──────── Text section

The most widely known Canadian throughout the world is from Ontario.  One in four people on this planet are completely familiar with the life and accomplishments of this unusual person..yet few Canadians have heard of or
know very little about Dr. Norman Bethune.  If you go to 235 John Street North, Gravenhurst, a treasure of a community in Muskoka, you will arrive at the house where Norman Bethune was born March 3, 1890.  The Canadian Government designated Doctor Bethune's birthplace as an historical site in 1973.  There is a museum next door to his home dedicated to his purposeful life and  accomplishments involving procedural medical development.

Norman Bethune devoted his adult life to the cause of healing on the battlefields of the First Great War, the Spanish Civil War and the Sino-Japanese War in China.   He was one of the first physicians to develop the concept of mobile medical units enabling surgical operations and blood transfusions on the battlefield, thereby saving the lives of thousands of wounded soldiers where they fell. 
Dr. Bethune died in China November 12, 1939 from accidental blood poisoning contracted during an operation he was performing while on the battlefront.  

Another Canadian too few of us know is Toronto born Ruth Lowe.
Yet, listening to the familiar lyrics of the song "I'll Never Smile Again," recognition will register immediately not only for most Canadians but for many people throughout the world.  Ruth Lowe was born in 1915.  She married Harold Cohen in 1938.  Harold died from kidney failure during a routine operation just one year after their marriage.  Devastated by the tragic and
premature death of her husband, Ruth scripted and composed her immortal song "I'll Never Smile Again" while staying at her mother's home at 723 Bloor Street West, Toronto. Pearl, Ruth's mother, lived in a third floor apartment overlooking the impressive Christie Pitts Park in the center of the city. 

Just as Abraham Lincoln's address of a mere two hundred and seventy-two words, spoken at Gettysburg, Pennsylvania, November 19, 1863, captured the aspirations and hopes of a nation,  the lyrics "I'll Never Smile Again" expressed the sorrow and grief of those who lost loved ones in the Second World War.  The impact throughout the world of Ruth Lowe's composition was immeasurable. It was and still is an anthem of remembrance for those of us who have experienced the loss of someone dear to us.

Tommy Dorsey recorded "I'll Never Smile Again" on April 23. 1940.  Frank Sinatra sang the vocal.  It was Sinatra's  first recording, launching his career as the premier vocal performer in the world. He also performed the song in his 1941 movie debut Las Vegas Nights

   FRANK SINATRA             RUTH              TOMMY DORSEY
"I'll Never Smile Again" was part of the soundtrack of the 1997 Hollywood movie Lolita starring Melanie Griffith. "Put your Dreams Away," also a Ruth Lowe composition and another Sinarta musical hit, was performed at Frank Sinatra's funeral in 1998. 

It is noteworthy that in the late 1930s Ruth toured with the Ina Ray Hutton's all-female jazz band The Melodears, which was the life counterpart of the band in the 1959 hit movie Some Like it Hot staring Marilyn Monroe, Jack Lemon and Tony Curtis.   Below is a photograph of Ruth and Bob Hope. 

Ruth died on January 24, 1981, at the age of 66.  One year later she was inducted into the American Music Hall of Fame.  In December, 2003, Ruth was inducted into the Canadian Song Writers Hall of Fame. Two sons, Tommy and Stephen Sandler, survive her.  Both live in Toronto. Tommy, named after Tommy Dorsey, is a highly regarded and gifted photographer.  He photographed the remarkable photograph of his mother shown at the beginning of  this tribute.

"I'll never smile again,
Until I smile at you.
I'll never laugh again.
What good would it do?

For tears would fill my eyes,
My heart would realize,
That our romance is through.

I'll never love again,
I'm so in love with you.
I'll never thrill again,
To somebody new.

Within my heart,
I know I will never start
To smile again,
Until I smile at you."

We thank Ruth Lowe for her contribution and support during the trying periods all of us have faced at one time or another.

────────────────
──────── Data for review

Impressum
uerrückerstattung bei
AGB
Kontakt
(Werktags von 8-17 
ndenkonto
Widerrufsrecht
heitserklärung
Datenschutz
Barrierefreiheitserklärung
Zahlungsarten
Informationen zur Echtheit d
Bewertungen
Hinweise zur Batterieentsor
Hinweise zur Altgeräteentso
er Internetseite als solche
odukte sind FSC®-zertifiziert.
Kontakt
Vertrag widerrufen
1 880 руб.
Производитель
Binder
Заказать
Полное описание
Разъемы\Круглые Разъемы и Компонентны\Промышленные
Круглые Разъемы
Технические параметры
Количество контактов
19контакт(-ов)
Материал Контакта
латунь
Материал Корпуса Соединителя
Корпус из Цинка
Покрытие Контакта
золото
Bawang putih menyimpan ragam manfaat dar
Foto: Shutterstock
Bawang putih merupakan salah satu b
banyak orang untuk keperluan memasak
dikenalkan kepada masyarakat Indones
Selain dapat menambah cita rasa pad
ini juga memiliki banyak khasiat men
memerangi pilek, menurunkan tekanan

────────────────
──────── Data for review

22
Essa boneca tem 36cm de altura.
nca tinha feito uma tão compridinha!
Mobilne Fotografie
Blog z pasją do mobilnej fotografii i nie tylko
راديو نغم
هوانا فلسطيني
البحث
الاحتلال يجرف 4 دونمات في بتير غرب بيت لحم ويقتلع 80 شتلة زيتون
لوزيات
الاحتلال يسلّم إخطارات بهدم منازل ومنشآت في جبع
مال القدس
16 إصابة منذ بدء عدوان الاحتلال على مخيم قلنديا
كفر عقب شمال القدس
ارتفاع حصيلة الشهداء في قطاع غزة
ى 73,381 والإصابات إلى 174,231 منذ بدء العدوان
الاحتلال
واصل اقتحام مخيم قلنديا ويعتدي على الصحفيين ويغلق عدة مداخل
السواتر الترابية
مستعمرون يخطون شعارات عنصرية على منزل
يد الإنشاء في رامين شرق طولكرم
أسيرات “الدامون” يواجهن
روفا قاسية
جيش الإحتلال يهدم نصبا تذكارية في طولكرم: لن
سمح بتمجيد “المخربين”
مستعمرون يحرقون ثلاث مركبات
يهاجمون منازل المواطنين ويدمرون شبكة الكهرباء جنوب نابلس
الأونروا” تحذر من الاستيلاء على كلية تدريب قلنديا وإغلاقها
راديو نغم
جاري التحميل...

────────────────
──────── Data for review

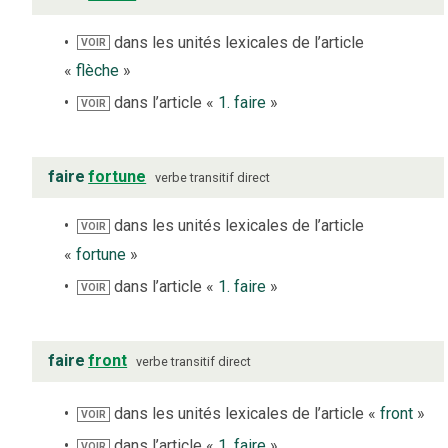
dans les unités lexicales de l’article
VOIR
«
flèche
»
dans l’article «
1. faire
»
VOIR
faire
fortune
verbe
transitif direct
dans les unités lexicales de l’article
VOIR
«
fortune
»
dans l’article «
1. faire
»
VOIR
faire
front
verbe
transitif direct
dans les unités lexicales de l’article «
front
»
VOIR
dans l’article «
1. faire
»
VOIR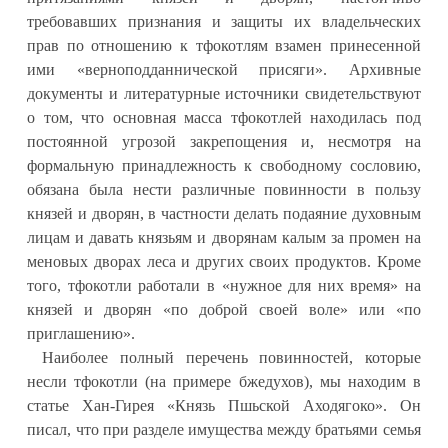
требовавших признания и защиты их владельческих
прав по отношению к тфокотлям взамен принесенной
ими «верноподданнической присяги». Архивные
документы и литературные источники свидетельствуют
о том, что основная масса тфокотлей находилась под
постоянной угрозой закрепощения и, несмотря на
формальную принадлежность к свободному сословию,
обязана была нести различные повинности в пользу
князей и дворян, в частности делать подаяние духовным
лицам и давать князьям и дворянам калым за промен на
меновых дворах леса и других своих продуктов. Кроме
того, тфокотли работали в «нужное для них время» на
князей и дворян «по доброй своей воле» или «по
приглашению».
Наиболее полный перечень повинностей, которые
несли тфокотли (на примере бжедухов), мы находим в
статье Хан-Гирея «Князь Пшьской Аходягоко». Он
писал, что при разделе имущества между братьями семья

────────────────

Questions on the material.
a – List every movie named in the text about Norman Bethune and Ruth Lowe.
b – Answer these questions using the text about Norman Bethune and Ruth Lowe:
(i) In what year did the Canadian Government designate Bethune's birthplace as a historical site?
(ii) Who sang the vocal on Tommy Dorsey's recording of "I'll Never Smile Again"?
(iii) In what month and year was Ruth Lowe inducted into the Canadian Song Writers Hall of Fame?
c – Transcribe the passage of the text about Norman Bethune and Ruth Lowe from "Another Canadian too" to "of the city.".

Exercise answers.
a –
Las Vegas Nights
Lolita
Some Like it Hot

b –
(i) 1973
(ii) Frank Sinatra
(iii) December 2003

c –
Another Canadian too few of us know is Toronto born Ruth Lowe.
Yet, listening to the familiar lyrics of the song "I'll Never Smile Again," recognition will register immediately not only for most Canadians but for many people throughout the world.  Ruth Lowe was born in 1915.  She married Harold Cohen in 1938.  Harold died from kidney failure during a routine operation just one year after their marriage.  Devastated by the tragic and
premature death of her husband, Ruth scripted and composed her immortal song "I'll Never Smile Again" while staying at her mother's home at 723 Bloor Street West, Toronto. Pearl, Ruth's mother, lived in a third floor apartment overlooking the impressive Christie Pitts Park in the center of the city.